2.Click the Rating column to sort by that column, which will put the 5 stars first.
3.Click the Edit sort order button, which is in the toolbar that’s right under the tabs at the top—the toolbar with the A, B, C,… buttons. The Edit sort order button is the one with two blue arrows.
4.Under Subsort by, select total members and click the Up button next to it.
5.Click the Sort button.
6.If you want, use the Search your library box in the upper right corner to narrow your search, such as to a YA tag you use.
7.In your catalog, start at the top with your 5 stars and look for any titles that have less than 500 members. To see number of members, look in the rightmost column and check the number next to the little person icon.
8.Record any titles with less than 500 members, and keep going til you’re happy with your list!
If You’re Not
If you use Goodreads or some other book-tracking site, they probably have an export feature. So use that, then create a free account on LibraryThing, import your information, and follow the instructions above.

If you’re not in the book-tracking habit, haven’t you realized by now all the fun that can be had by joining a site like LibraryThing? I’m sure you will discover an awesome feature or two that you can exploit in your book-related endeavors.

But if you’re really not in the mood to join, you’ll have to search titles one-by-one:

1.Visit the LibraryThing Search page.
2.In Works, enter a title you think might be lesser known.
3.Click the Search button. Don’t stop when you get the search results! That will show you only how many actual copies members have claimed, not everyone who’s added the title to their catalog (such as to a wish list or a to-be-read list).
4.Click the appropriate search result. If there are multiple results for the title, just click one. They’ll all get you to the same place.
5.On the work page, look for the table right under the title and author’s name. The first column is titled Members. Look at the number in that table cell. If it’s below 500, the book isn’t well known, so add it to your list.
6.Rinse, repeat, lather.
For the Geekiest of Us
This post is already approaching the realm of novella, but I know you might be wondering a few things.

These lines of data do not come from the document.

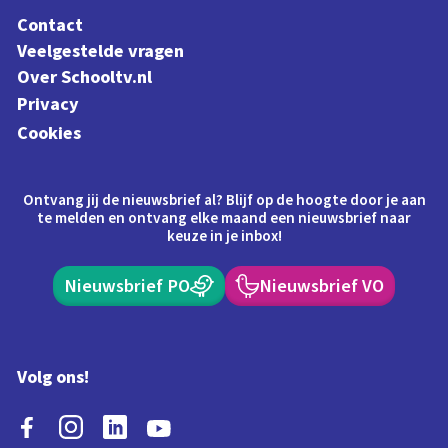
Contact
Veelgestelde vragen
Over Schooltv.nl
Privacy
Cookies
Ontvang jij de nieuwsbrief al? Blijf op de hoogte door je aan
te melden en ontvang elke maand een nieuwsbrief naar
keuze in je inbox!
Nieuwsbrief PO
Nieuwsbrief VO
Volg ons!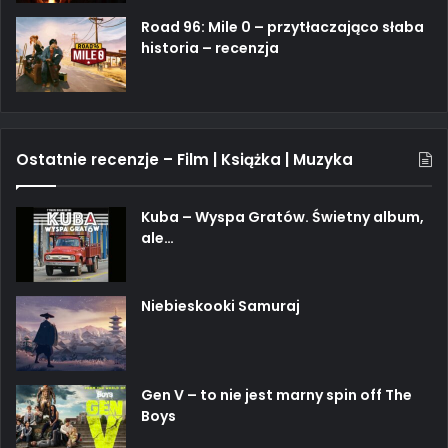
Road 96: Mile 0 – przytłaczająco słaba
historia – recenzja
Ostatnie recenzje – Film | Książka | Muzyka
Kuba – Wyspa Gratów. Świetny album,
ale…
Niebieskooki Samuraj
Gen V – to nie jest marny spin off The
Boys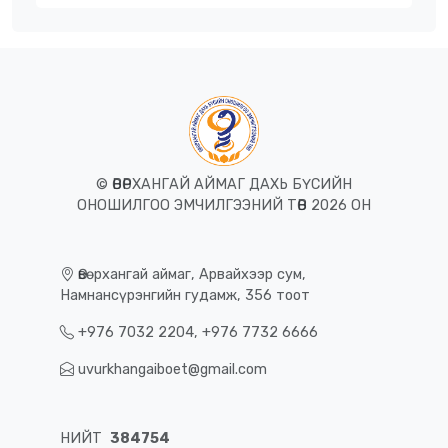
© ӨВӨРХАНГАЙ АЙМАГ ДАХЬ БҮСИЙН
ОНОШИЛГОО ЭМЧИЛГЭЭНИЙ ТӨВ 2026 ОН
Өвөрхангай аймаг, Арвайхээр сум,
Намнансүрэнгийн гудамж, 356 тоот
+976 7032 2204, +976 7732 6666
uvurkhangaiboet@gmail.com
НИЙТ
384754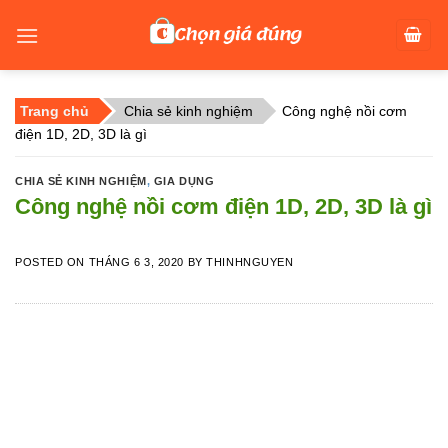
Skip
to
content
Trang chủ
Chia sẻ kinh nghiệm
Công nghệ nồi cơm
điện 1D, 2D, 3D là gì
CHIA SẺ KINH NGHIỆM
,
GIA DỤNG
Công nghệ nồi cơm điện 1D, 2D, 3D là gì
POSTED ON
THÁNG 6 3, 2020
BY
THINHNGUYEN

Why LibraryThing? Why not Goodreads, Shelfari, etc?
LibraryThing makes it easy to see the “other members” stat right from your catalog. Goodreads has a “num ratings” stat, but it shows just the number of ratings for a specific edition of a title. The LibraryThing member count includes every edition of the title. I’m not familiar with Shelfari or any other sites, and in the interest of time I went with what I know.

Why 500 or less members?
Completely arbitrary, but we needed some sort of cutoff to use as a guideline. Some of us even included titles with a few more members, so it really was just a guideline. For comparison, the first book of the Twilight series has 25,974 members and The Hunger Games has 3,929 members.


  1. Haven't heard of a lot of these. Thanks for your list.

  2. i just brought the 13th Child home to read and I bought a few copies of Waiting For Normal in order to use it for a book club! Excited to read about them here!

  3. Same as Lenore, I haven't heard of any of these. I love it when that happens, but it also kind of scares me since I feel like I watch a lot of the YA world. Haha.

    Thanks for putting a great list together!

  4. The brain Lair- I think Waiting for Normal is a great book club book. There's a reason it won the awards it did.I hope you enjoy it!The Thirteenth Child is a great beginning to what I think is going to be an interesting series.
    Thanks Lenore & Kelly it was a great experiment and I know have a HUGE Ya list to buy!

  5. I've heard some really good things about The Thirteenth Child!